§ Extracted text

# What would you be?



## Serpion5 (Mar 19, 2010)

Just for fun, I decided to ask what race you would most like to be a part of, and what trooper best represents you.

Personally, I would rather be a tyranid ravener (fast and killy) but I have to admit that an ork loota or mek probably suits me better. (Machines are fun to build. Sometimes mine even work!)

To clarify (for those who have been irritated with my previous threads) I don`t care if you think this is stupid, or if it has been covered before (I couldn`t find it), I`m doing this to amuse myself and get an idea of what kind of people are out there in heresyland.


----------



## Kale Hellas (Aug 26, 2009)

mechanicus engineer or mek, i have the ability to fix things without knowing how(some of them where even originally broken)

or an ork with skorcha


----------



## Syko515 (Jan 22, 2008)

well to answer the posts title? down with the clown yo!


----------



## Holmstrom (Dec 3, 2008)

I'd be a Space Marine Chaplain from my homebrew chapter. Why? Because I'm the kind of guy to rush fanatically in to the enemy lines alongside my brethren to beat the Xeno in the face with an epic mace until they are but a pile of multi-colored mush.

>:[ For the Emperor! *Splat.*


----------



## hungryugolino (Sep 12, 2009)

[Chart analysis data]
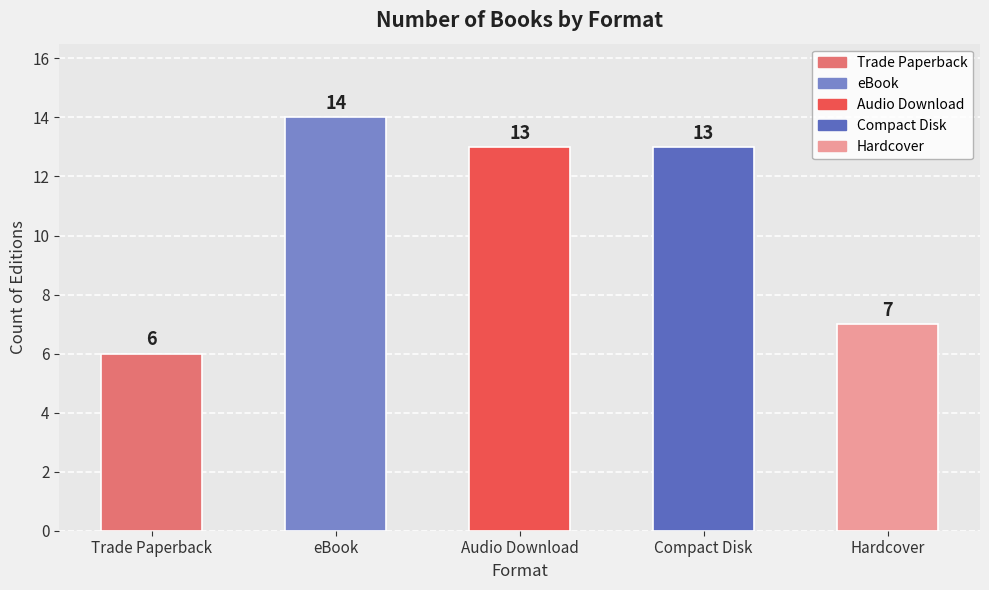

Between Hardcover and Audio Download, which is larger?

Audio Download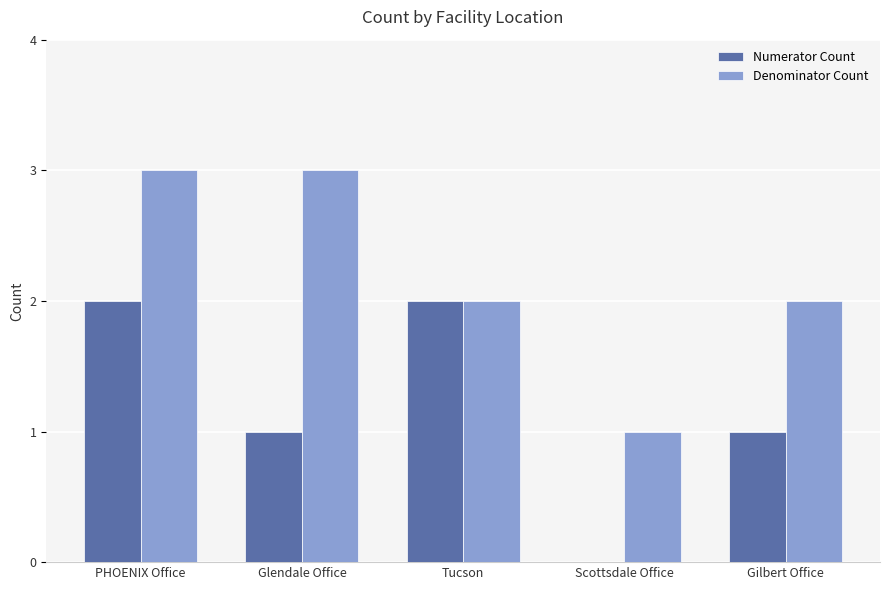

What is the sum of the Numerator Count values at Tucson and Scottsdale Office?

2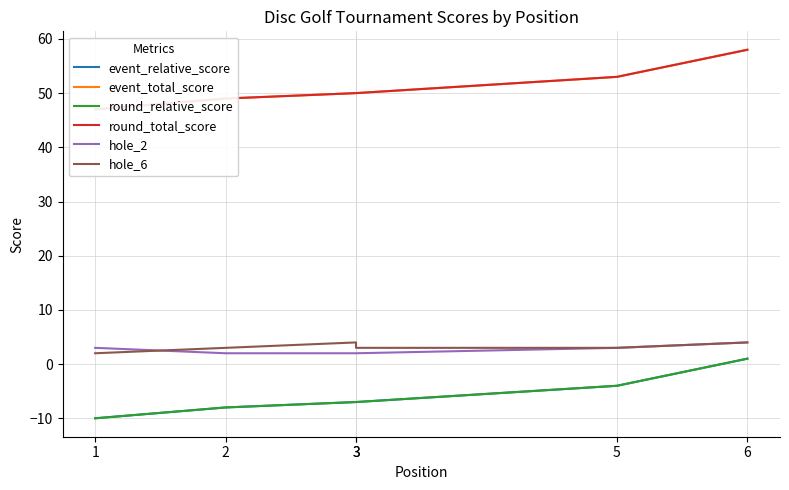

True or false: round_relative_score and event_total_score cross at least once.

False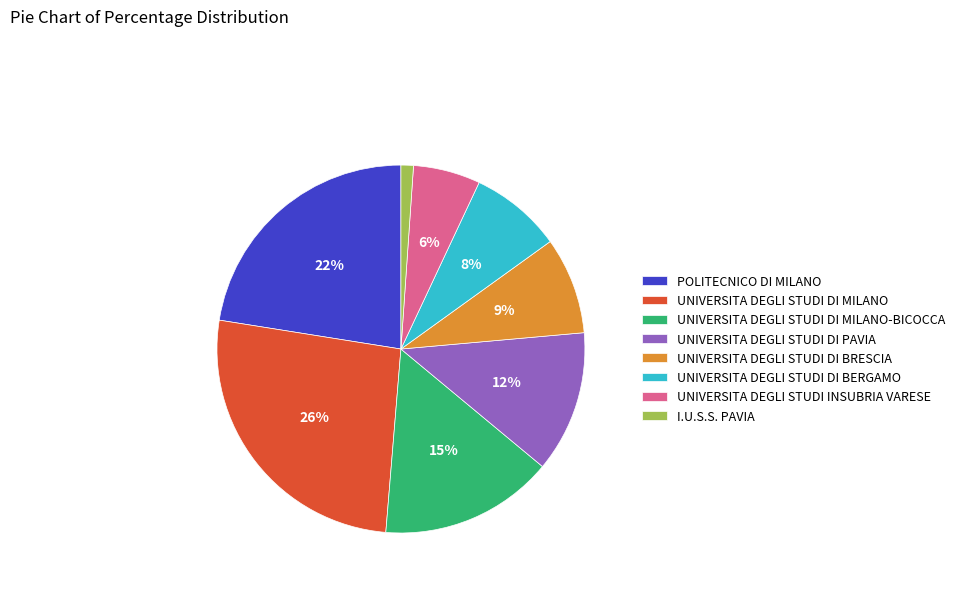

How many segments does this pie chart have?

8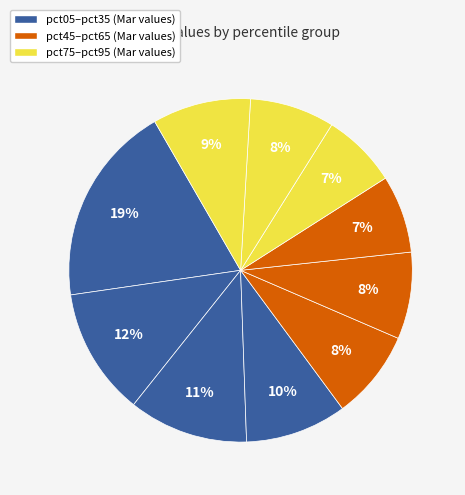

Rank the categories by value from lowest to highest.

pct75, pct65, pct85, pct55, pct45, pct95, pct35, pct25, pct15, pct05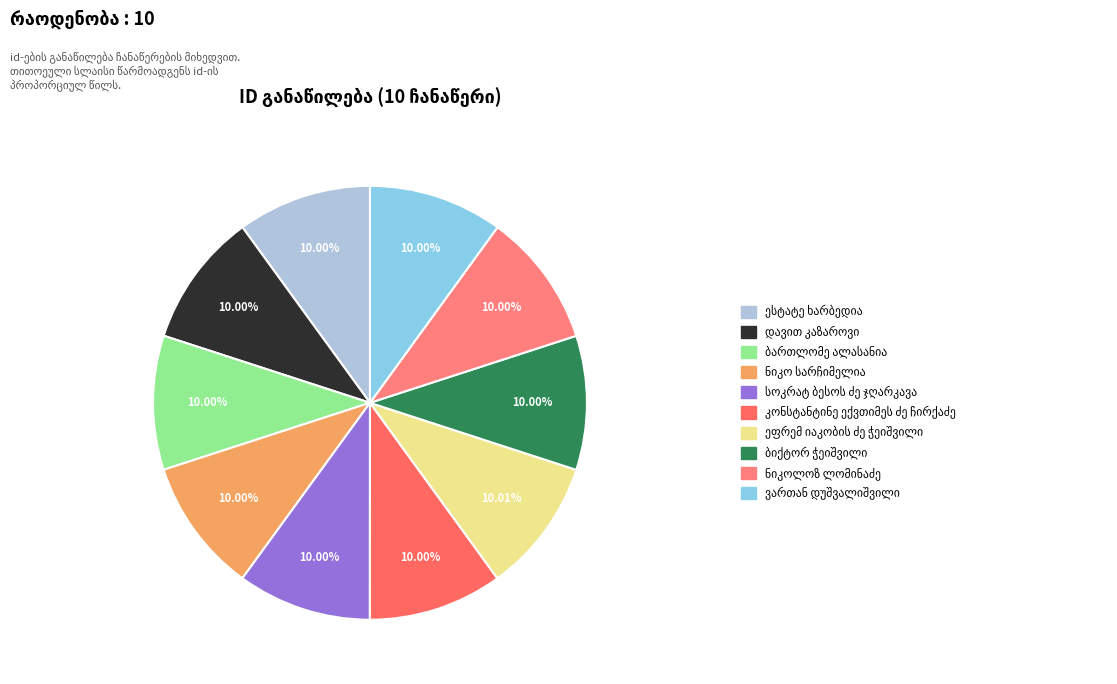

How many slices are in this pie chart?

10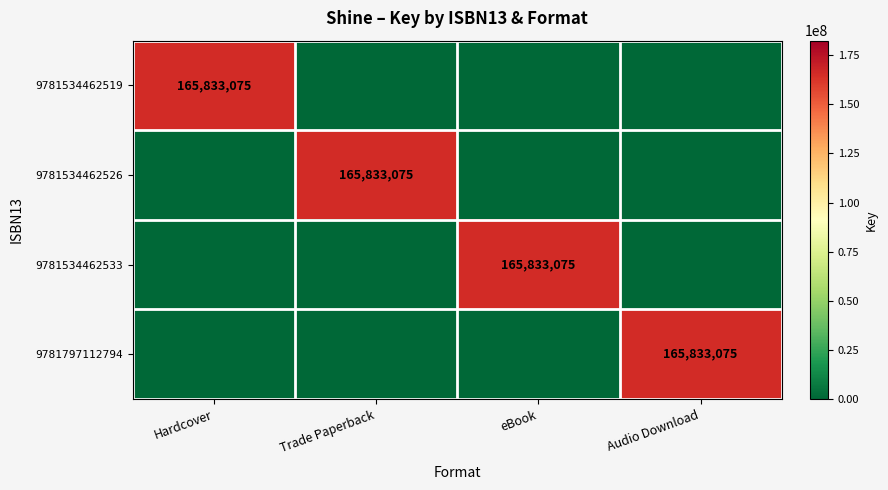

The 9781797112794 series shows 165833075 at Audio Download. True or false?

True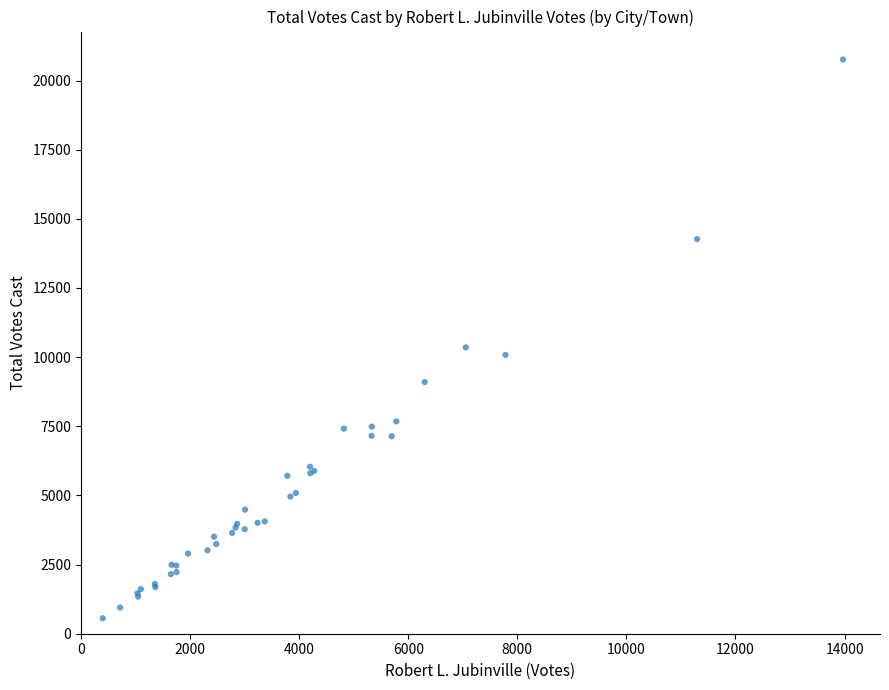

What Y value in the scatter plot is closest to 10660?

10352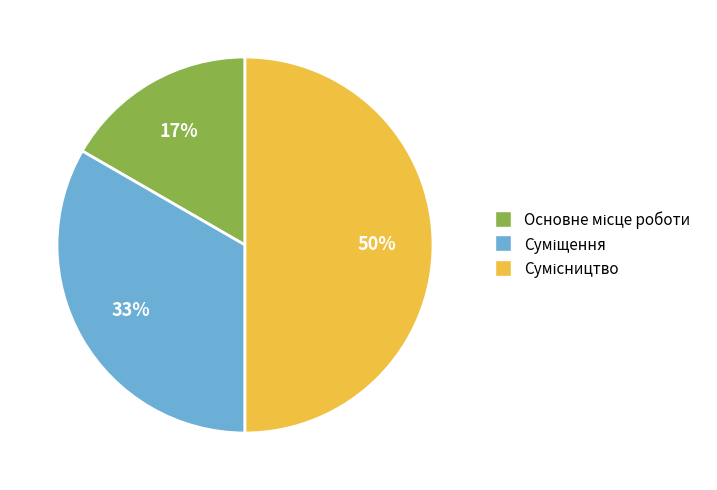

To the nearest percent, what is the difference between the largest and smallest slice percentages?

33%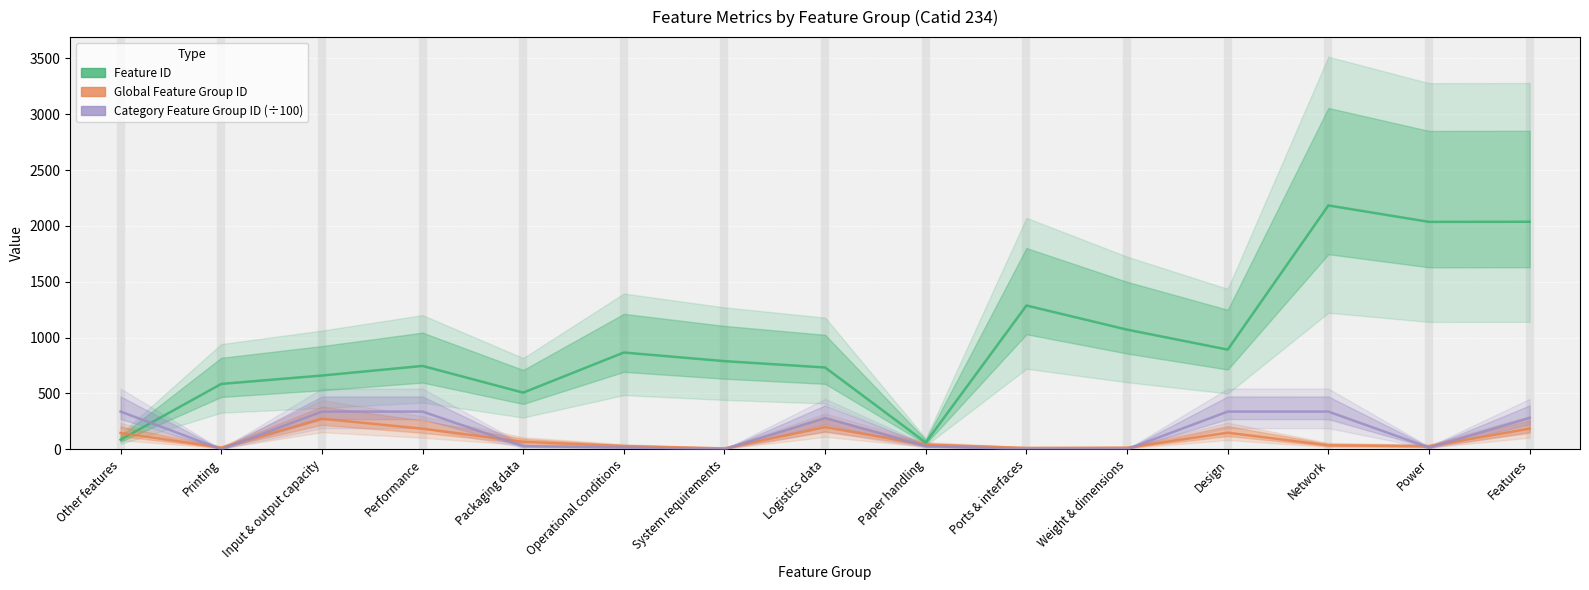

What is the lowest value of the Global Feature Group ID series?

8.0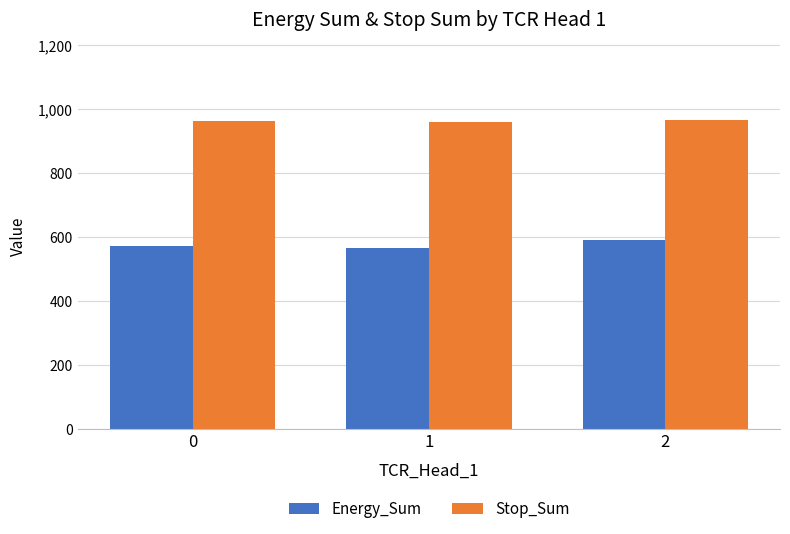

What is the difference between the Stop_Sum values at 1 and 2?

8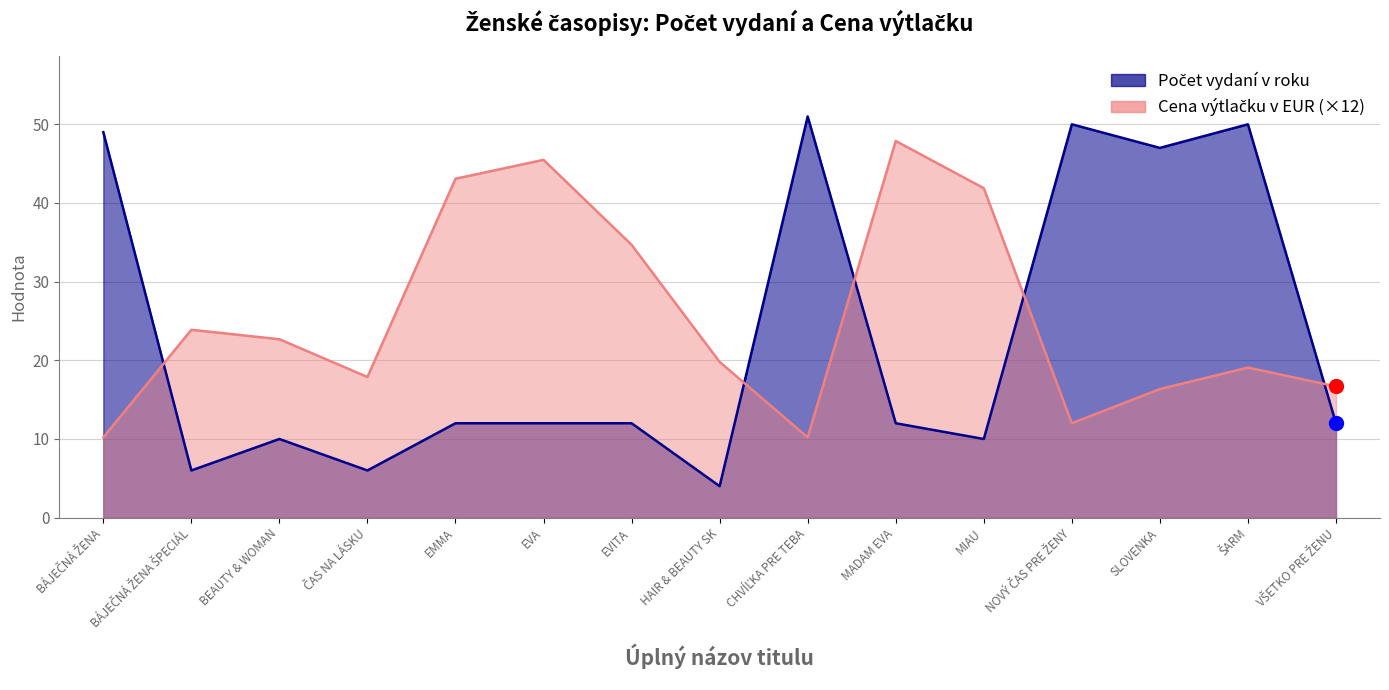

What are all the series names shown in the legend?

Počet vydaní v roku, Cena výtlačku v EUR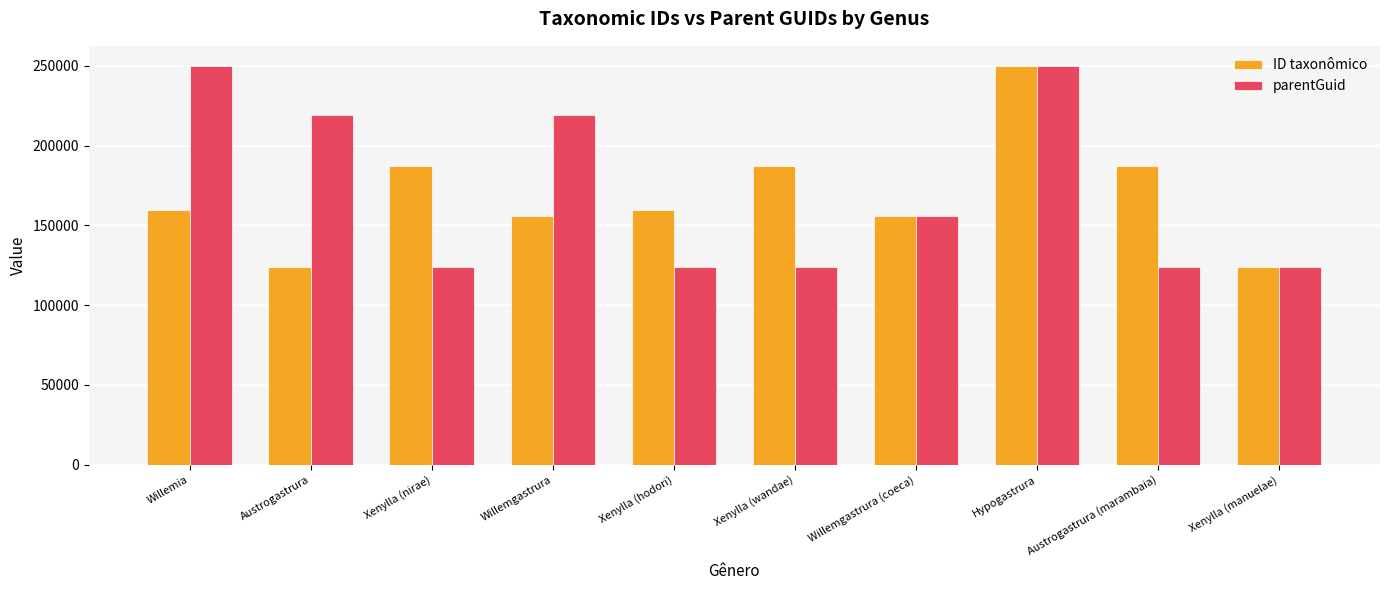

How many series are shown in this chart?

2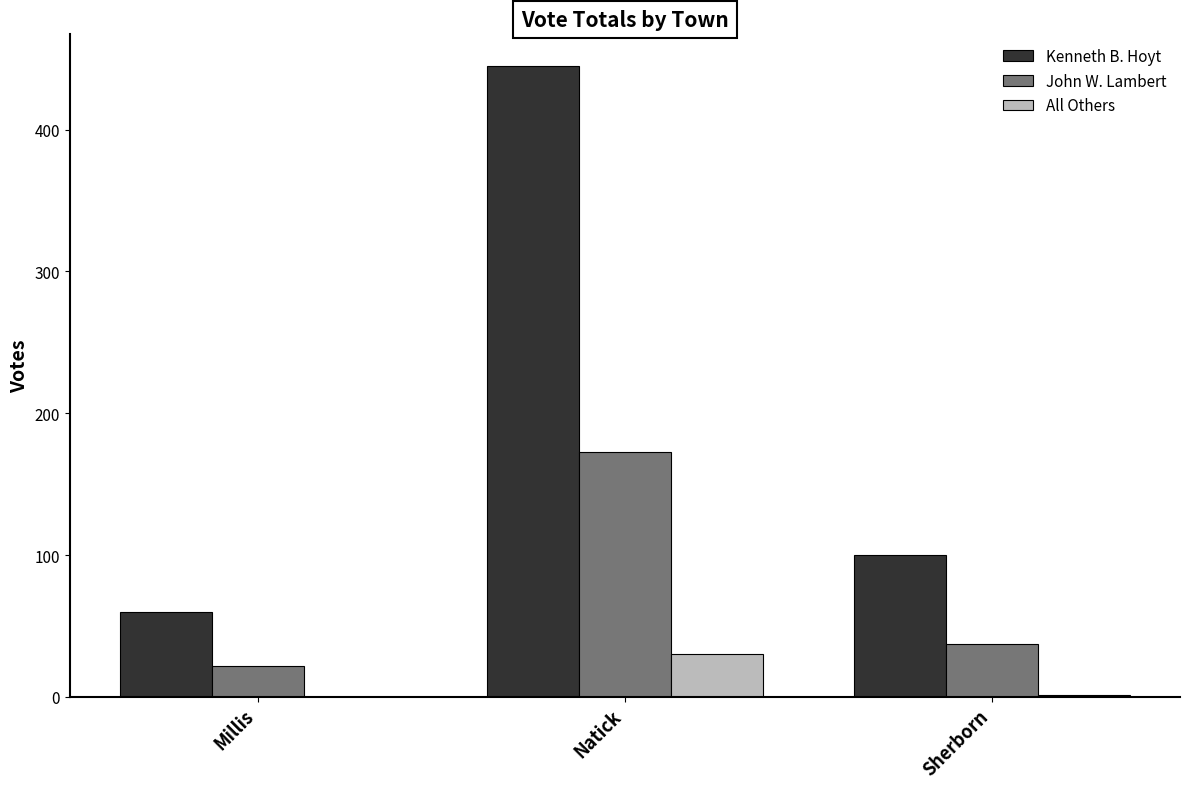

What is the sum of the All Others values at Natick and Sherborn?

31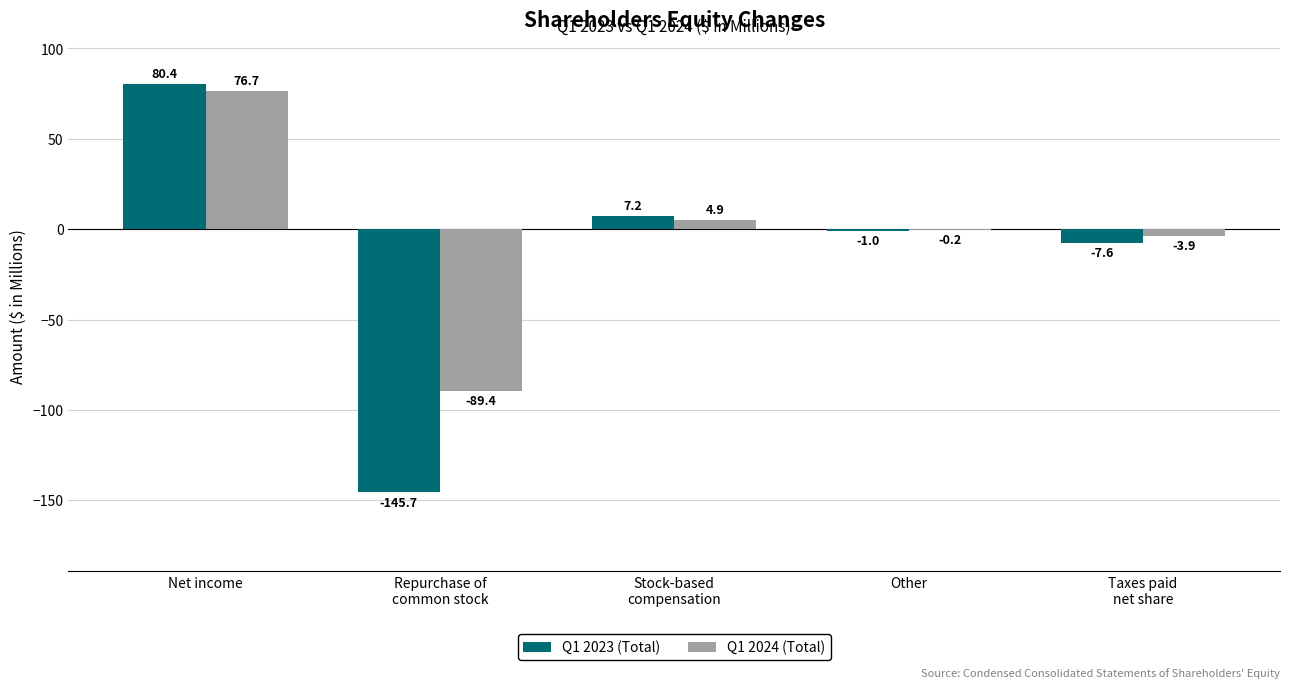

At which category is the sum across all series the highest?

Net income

§ Description of the task
Please list every username that appears with a date in the forum thread, in the order they occur. Rely only on the forum thread, not the listing.

§ Answer to this problem
Serpion5, Kale Hellas, Syko515, Holmstrom, hungryugolino